ANI
Ani se llama mi sobrina.
Nació allá por noviembre,
a la orilla de un río
con un puente romano y unas aceñas árabes.
Álamos tembladores le dieron sombra verde
a sus primeros años andaluces.
Cantaba bulerías y bailaba fandangos
que aquí, junto a la mar,
se fueron marchitando y se perdieron.
Y un acento canario, con el sol y la lluvia,
—un lenguaje en su jaula de horizonte hogareño—
se le ha ido posando poco a poco en las sienes,
sonriendo en el trino de una rama,
lloviznando en la luz de su voz. Todo sencillo
como el aire, la rosa, la pena, los zapatos.
Una joven es siempre distante en su interior.

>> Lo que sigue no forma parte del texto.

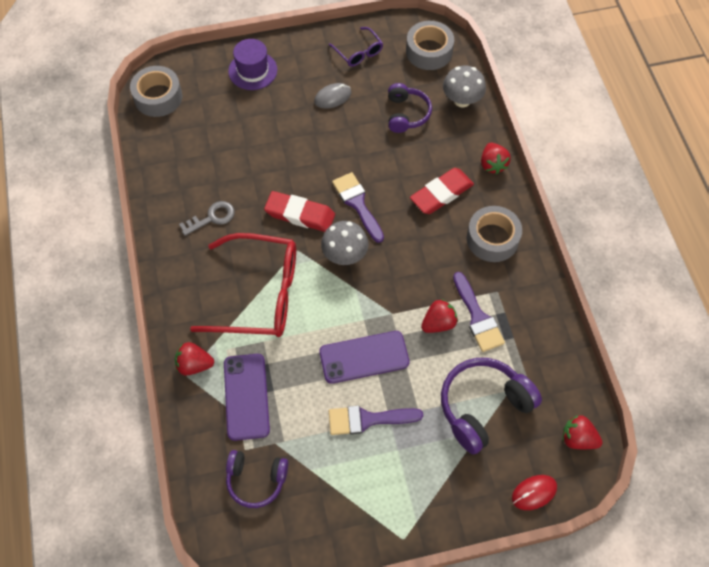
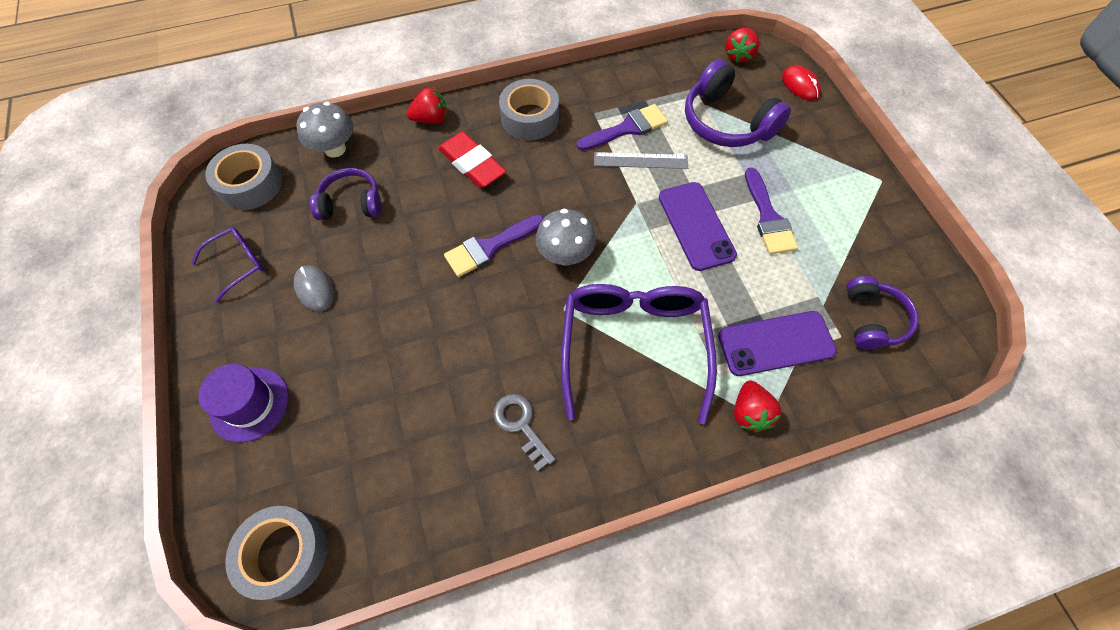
camera: 95 degrees left, 0 degrees up
(259, 294) = (634, 346): red glasses -> purple glasses
(300, 214) = (509, 311): red eraser -> none
(438, 323) = (640, 161): red strawberry -> grey ruler

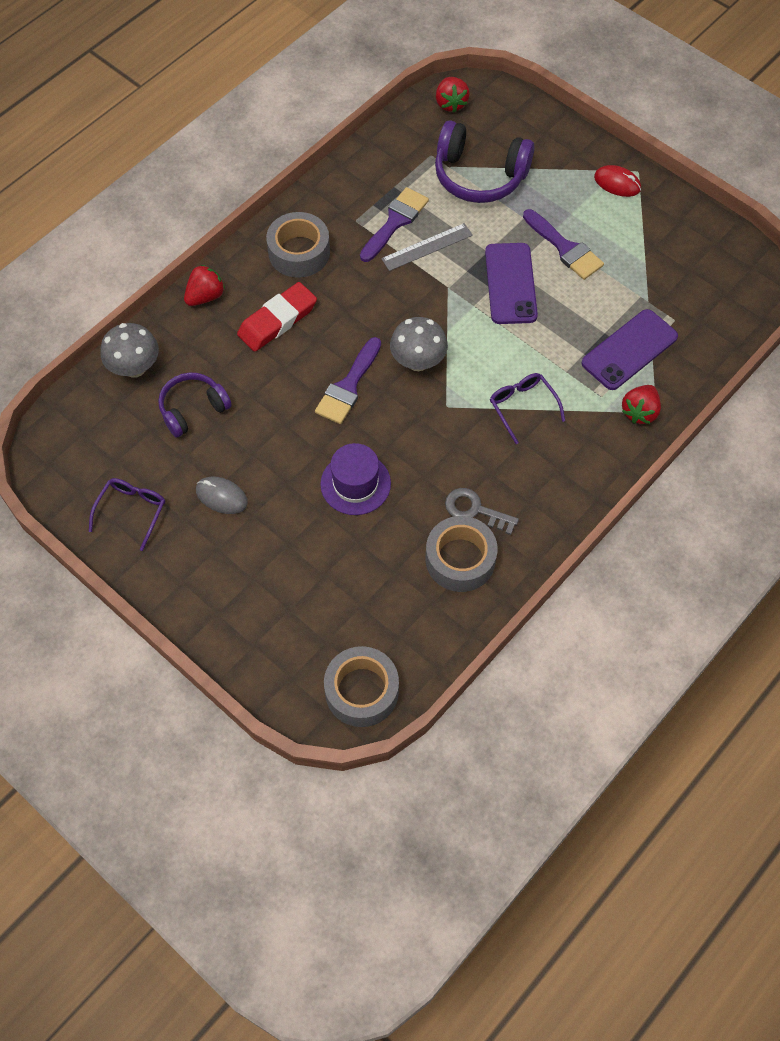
camera: 30 degrees left, 0 degrees up
(249, 404) = (242, 610): purple hat -> purple hat (355, 484)
(250, 184) = (80, 438): grey tape -> grey tape (460, 559)
(472, 164) = (277, 320): red eraser -> red eraser turned 60 degrees counterclockwise
(634, 346) = (522, 407): purple glasses -> purple glasses, size x0.48
(696, 226) = (510, 284): purple phone -> purple phone turned 45 degrees clockwise
(749, 413) = (639, 412): red strawberry -> red strawberry turned 60 degrees clockwise
(800, 85) = (522, 110): red mouse -> red mouse (617, 183)
(872, 320) = (691, 295): purple headphones -> none

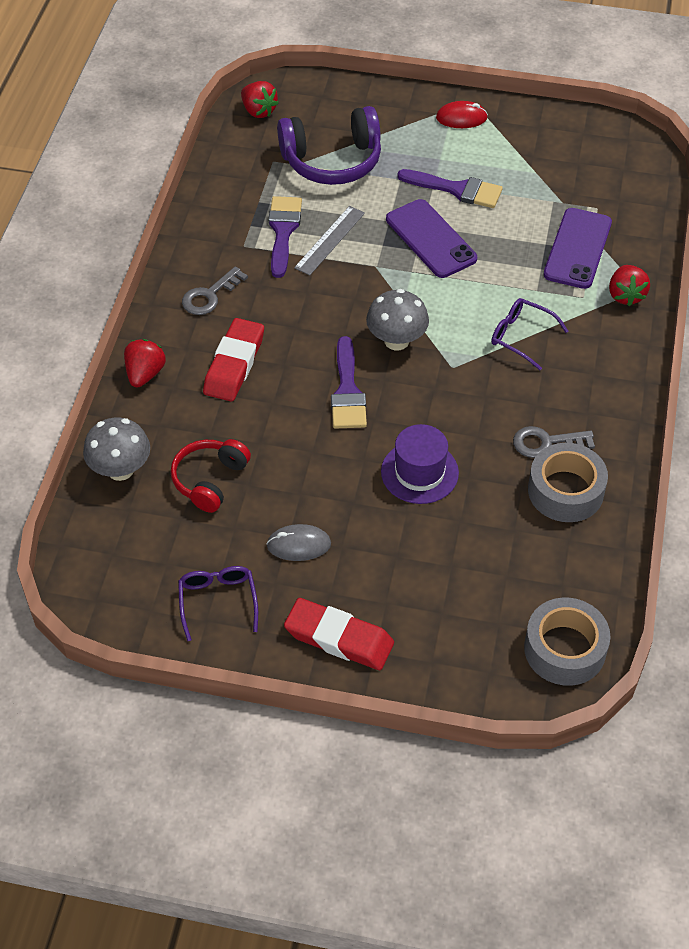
camera: 30 degrees left, 10 degrees down
(193, 409) = (210, 480): purple headphones -> red headphones
(198, 588) = (339, 638): none -> red eraser
(299, 252) = (209, 296): grey tape -> grey key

La tomamos en bruto tal como la queremos,
tocamos su corteza,
vemos nacer el trono a su sonrisa.
Sentimos que su llanto lo tejerán arañas.
Pero algo nos escapa: es ese instante
en que la roca oculta salta como un resorte
y pide la palabra,
esa roca que de pronto toma sitio en la mesa
y que es la misma que siempre estuvo a nuestro lado,
sólo que la costumbre llamaba de otro modo,
con un nombre distinto,
escrito en clave cariñosa
de protector descando
y mundo a la medida.
Va a llegar el momento en que andes por tu cuenta.
Que el frío no te hiele demasiado los hombros
cuando al hogar de ahora le des la despedida.